▸ **Extract**
## Start

# 2017 Acorn Report



## jbogg (Jul 1, 2017)

Took the family up to do a little hiking today and saw a fair number of white oak acorns up high.  This was up top at around 3300'.


----------



## ripplerider (Jul 3, 2017)

I havent even checked any white oaks yet I'll bring my binoculars next time I'm out and give a report.  When are you coming up to do some trout fishing?


----------



## Joe Brandon (Jul 3, 2017)

John can't tell you how good it makes me feel to see ita acorn report time!


----------



## jbogg (Jul 3, 2017)

ripplerider said:


> I havent even checked any white oaks yet I'll bring my binoculars next time I'm out and give a report.  When are you coming up to do some trout fishing?



Hey Jeff things have been crazy with work this summer with so many of our folks taking time off.  Hopefully things will settle down soon and I can take you up on that offer.


----------



## jbogg (Jul 3, 2017)

Joe Brandon said:


> John can't tell you how good it makes me feel to see ita acorn report time!



It's that time Joe!  About ready to put the string back on my old Excaliber.


----------



## Killer Kyle (Jul 3, 2017)

Ain't no acorns left after all they dropped last year! Trees are gonna be all dried up after that last crop!!  Haha!

## End

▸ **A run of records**
## Start

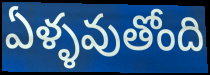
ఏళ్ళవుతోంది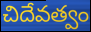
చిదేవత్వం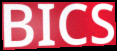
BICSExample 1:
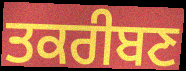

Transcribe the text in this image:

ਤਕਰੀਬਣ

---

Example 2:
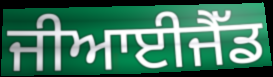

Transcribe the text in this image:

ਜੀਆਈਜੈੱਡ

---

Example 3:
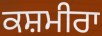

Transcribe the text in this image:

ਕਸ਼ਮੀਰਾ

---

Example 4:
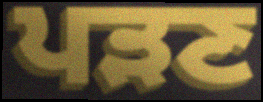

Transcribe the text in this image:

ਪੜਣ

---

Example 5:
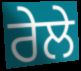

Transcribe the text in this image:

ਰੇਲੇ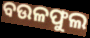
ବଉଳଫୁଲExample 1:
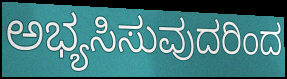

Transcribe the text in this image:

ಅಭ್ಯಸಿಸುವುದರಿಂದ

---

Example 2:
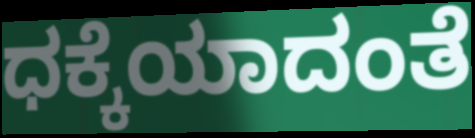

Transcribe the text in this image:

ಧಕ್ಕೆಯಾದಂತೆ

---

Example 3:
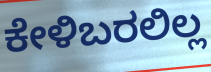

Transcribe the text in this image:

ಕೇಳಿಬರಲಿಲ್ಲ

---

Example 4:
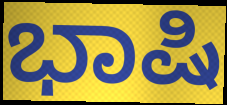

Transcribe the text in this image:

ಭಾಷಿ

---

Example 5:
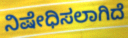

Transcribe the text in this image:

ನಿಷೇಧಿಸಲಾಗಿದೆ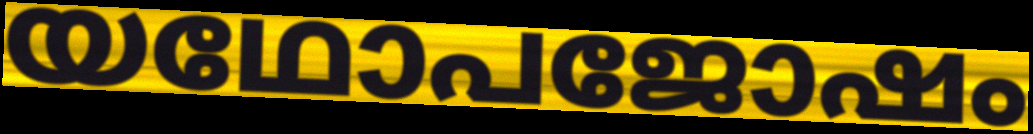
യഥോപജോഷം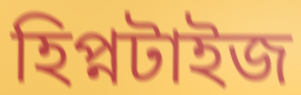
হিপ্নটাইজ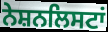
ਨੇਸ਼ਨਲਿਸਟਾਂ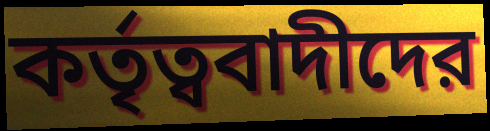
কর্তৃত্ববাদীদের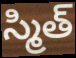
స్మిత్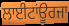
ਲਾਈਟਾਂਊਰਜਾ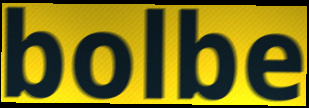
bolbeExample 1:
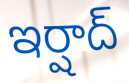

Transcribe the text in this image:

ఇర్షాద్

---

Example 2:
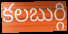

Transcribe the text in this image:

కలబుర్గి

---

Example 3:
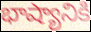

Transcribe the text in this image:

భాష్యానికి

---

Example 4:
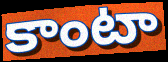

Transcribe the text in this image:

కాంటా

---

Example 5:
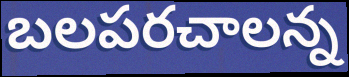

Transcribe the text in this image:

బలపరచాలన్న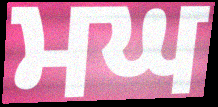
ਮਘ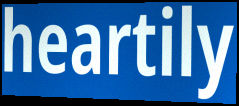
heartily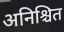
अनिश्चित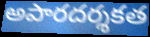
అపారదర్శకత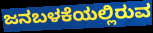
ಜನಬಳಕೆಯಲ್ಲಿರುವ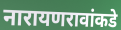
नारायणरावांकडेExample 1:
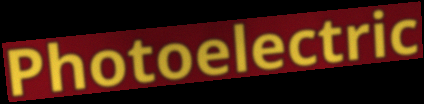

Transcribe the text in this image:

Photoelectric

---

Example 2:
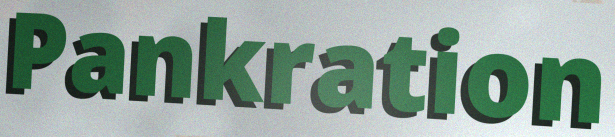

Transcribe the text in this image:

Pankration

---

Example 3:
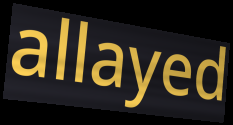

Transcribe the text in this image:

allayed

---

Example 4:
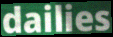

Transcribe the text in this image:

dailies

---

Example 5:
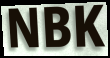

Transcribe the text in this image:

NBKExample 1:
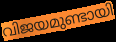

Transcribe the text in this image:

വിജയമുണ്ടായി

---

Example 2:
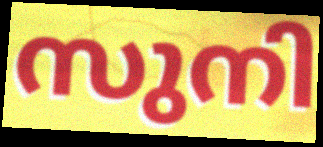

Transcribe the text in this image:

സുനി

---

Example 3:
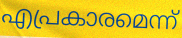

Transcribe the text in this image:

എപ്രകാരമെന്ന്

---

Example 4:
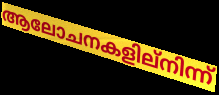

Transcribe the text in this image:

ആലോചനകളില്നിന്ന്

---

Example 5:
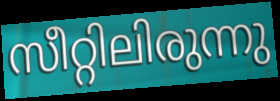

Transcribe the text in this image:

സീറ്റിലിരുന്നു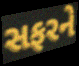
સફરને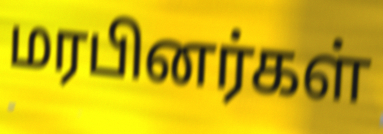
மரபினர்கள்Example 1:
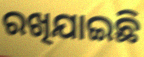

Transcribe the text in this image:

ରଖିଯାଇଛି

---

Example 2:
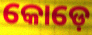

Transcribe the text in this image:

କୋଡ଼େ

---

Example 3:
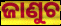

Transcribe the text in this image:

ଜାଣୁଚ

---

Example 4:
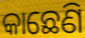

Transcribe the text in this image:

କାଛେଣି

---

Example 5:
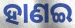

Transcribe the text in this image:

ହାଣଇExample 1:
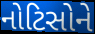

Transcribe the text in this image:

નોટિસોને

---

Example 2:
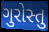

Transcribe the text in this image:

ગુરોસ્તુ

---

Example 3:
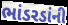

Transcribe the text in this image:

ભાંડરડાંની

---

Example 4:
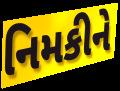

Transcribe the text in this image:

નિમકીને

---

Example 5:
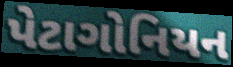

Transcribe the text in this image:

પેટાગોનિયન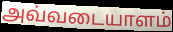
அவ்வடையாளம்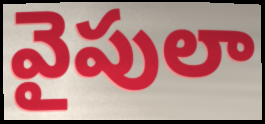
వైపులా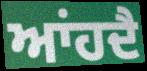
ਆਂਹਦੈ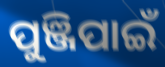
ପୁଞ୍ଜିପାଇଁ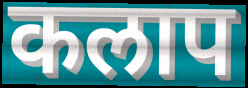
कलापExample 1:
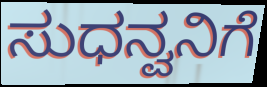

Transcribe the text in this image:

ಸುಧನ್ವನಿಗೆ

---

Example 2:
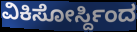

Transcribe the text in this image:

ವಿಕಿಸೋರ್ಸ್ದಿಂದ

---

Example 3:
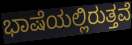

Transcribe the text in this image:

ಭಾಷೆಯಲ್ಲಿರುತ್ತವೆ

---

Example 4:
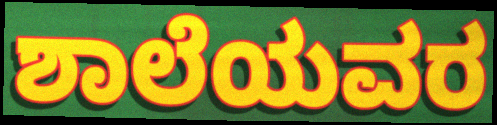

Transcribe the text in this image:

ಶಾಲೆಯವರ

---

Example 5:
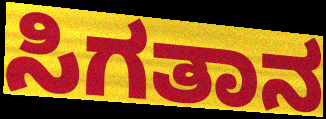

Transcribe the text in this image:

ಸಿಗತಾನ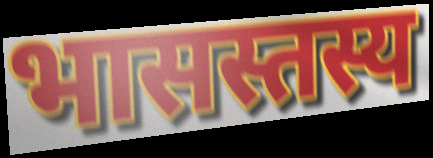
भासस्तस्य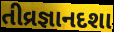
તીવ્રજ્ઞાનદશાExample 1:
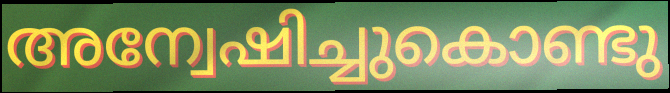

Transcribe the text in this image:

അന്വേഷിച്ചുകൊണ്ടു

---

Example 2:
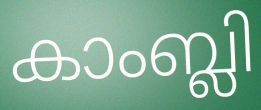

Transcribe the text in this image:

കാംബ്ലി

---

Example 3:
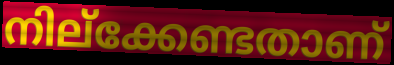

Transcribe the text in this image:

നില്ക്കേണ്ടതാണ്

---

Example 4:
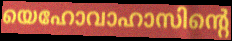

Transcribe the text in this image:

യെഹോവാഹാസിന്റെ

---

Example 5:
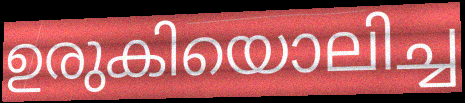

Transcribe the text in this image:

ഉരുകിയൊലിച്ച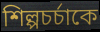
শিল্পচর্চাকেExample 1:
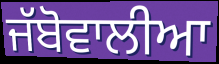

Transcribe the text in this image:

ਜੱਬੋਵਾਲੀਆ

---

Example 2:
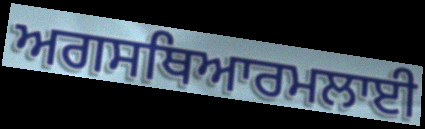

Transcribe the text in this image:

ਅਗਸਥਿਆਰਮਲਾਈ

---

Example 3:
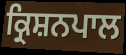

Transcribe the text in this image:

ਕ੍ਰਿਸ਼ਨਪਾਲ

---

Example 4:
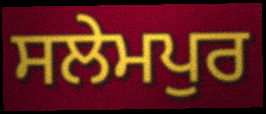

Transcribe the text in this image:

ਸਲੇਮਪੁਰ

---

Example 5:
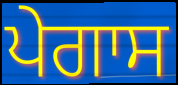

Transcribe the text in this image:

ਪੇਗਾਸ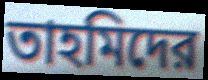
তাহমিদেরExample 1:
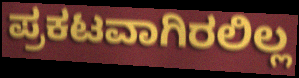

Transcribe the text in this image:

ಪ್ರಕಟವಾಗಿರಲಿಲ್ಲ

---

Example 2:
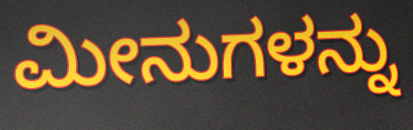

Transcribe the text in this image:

## End

▸ **Aim 1**
Print the part of the acorn report thread from "# 2017 Acorn" to "at around 3300'.".
▸ **Aim 2**
In the acorn report thread, shorten the paragraph beginning "Hey Jeff things have been crazy" to a single sentence that keeps its main facts.
▸ **Aim 3**
Check these statements against the acorn report thread: (a) the white oak acorns jbogg saw were at around 3300'; (b) ripplerider has already checked some white oaks; (c) Killer Kyle says plenty of acorns are left. Answer yes or no for each, quoting the words that decide it.

▸ **Task answer 1**
# 2017 Acorn Report



## jbogg (Jul 1, 2017)

Took the family up to do a little hiking today and saw a fair number of white oak acorns up high.  This was up top at around 3300'.

▸ **Task answer 2**
Work has been hectic this summer with so many people taking time off, and the poster hopes things settle down soon so Jeff's offer can be accepted.

▸ **Task answer 3**
(a) Yes: "This was up top at around 3300'."
(b) No: "I havent even checked any white oaks yet"
(c) No: "Ain't no acorns left after all they dropped last year!"